There was a recent uproar on twitter due to a (now deleted) tweet by a data science interviewer which divided the python community - pandas.read_csv()
vs. the built-in csv
module.
It is perfectly fine in case you do not use the built-in csv
module and let me give you three solid reasons why you should use pandas.read_csv()
(without delving into feature-level comparison):
1. Fewer Lines of Code
Dataset - Download
For the above dataset, the simplest way of reading it using the csv
module is:
import csv
data = []
with open('ford_escort.csv', newline='') as f:
reader = csv.reader(f, skipinitialspace=True)
for row in reader:
data.append(row)
Now, let us access the same CSV file using pandas.read_csv()
.
import pandas
df = pandas.read_csv('ford_escort.csv', skipinitialspace=True)
According to the Zen of Python which lists the guiding principles for Python's design, Simple is better than complex and Flat is better than nested. This clearly resonates when we use pandas.read_csv()
as there are fewer lines of code (lower margin of error) and the interface is also not nested.
2. Automatic Type Detection
The csv
module treats the file like a plain-text and each datum is stored as a sequence of strings.
dtypes = [type(item) for item in data[1]]
print(dtypes)
Output:
[<class 'str'>, <class 'str'>, <class 'str'>]
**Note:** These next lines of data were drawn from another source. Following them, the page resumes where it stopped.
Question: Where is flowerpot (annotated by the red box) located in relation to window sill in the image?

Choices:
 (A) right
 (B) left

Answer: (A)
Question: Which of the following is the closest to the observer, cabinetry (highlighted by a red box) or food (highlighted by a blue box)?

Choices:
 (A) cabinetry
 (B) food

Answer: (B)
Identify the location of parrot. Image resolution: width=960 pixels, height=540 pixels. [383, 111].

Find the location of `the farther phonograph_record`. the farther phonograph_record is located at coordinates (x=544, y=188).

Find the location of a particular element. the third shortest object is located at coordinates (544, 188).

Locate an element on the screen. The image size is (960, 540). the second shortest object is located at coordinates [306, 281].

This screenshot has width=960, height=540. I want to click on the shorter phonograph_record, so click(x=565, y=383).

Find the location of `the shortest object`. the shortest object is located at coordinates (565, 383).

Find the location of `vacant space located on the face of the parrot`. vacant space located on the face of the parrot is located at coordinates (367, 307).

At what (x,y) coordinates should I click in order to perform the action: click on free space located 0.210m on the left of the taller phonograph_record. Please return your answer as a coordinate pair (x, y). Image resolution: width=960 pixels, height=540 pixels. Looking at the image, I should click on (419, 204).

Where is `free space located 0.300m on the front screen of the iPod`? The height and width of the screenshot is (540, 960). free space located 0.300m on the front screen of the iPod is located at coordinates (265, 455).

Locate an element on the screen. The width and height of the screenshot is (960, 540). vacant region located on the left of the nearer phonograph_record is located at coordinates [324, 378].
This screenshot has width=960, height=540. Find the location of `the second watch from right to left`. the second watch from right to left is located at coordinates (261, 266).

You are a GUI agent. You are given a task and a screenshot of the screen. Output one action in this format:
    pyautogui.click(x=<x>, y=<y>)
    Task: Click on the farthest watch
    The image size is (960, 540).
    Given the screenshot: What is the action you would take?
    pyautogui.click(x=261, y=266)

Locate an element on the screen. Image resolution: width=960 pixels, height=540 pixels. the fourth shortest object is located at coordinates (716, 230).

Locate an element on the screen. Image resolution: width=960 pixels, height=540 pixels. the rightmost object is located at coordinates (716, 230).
Whereas, pandas.read_csv()
automatically detects the suitable type for each column.
print(df.dtypes)
Output:
Year int64
Mileage (thousands) int64
Price int64
dtype: object
It also supports easy type conversion of any column using the dtype
argument.
3. Columnar Datasets
CSV is one of the oldest and most widely used data serialisation format. At times it is used to store columnar data where one might need to access specific columns post reading.
To extract a column (for example Price
) from the above data
, we have to write a list comprehension:
price = [int(row[2]) for row in data[1:]]
print(price)
Output:
[9991, 9925, 10491, 10990, 9493, 9991, 10490, 9491, 9491, 9990, 9491, 9990, 9990, 9390, 9990, 9990, 9990, 8990, 7990, 5994, 5994, 5500, 11000]
Whereas pandas.read_csv()
returns a dataframe from which one can directly access any column using the [ ]
(slice) operator.
price = df["Price"].to_list()
print(price)
Output:
[9991, 9925, 10491, 10990, 9493, 9991, 10490, 9491, 9491, 9990, 9491, 9990, 9990, 9390, 9990, 9990, 9990, 8990, 7990, 5994, 5994, 5500, 11000]
This flexibility of accessing data in any direction, surely makes pandas.read_csv()
better suited for real world applications.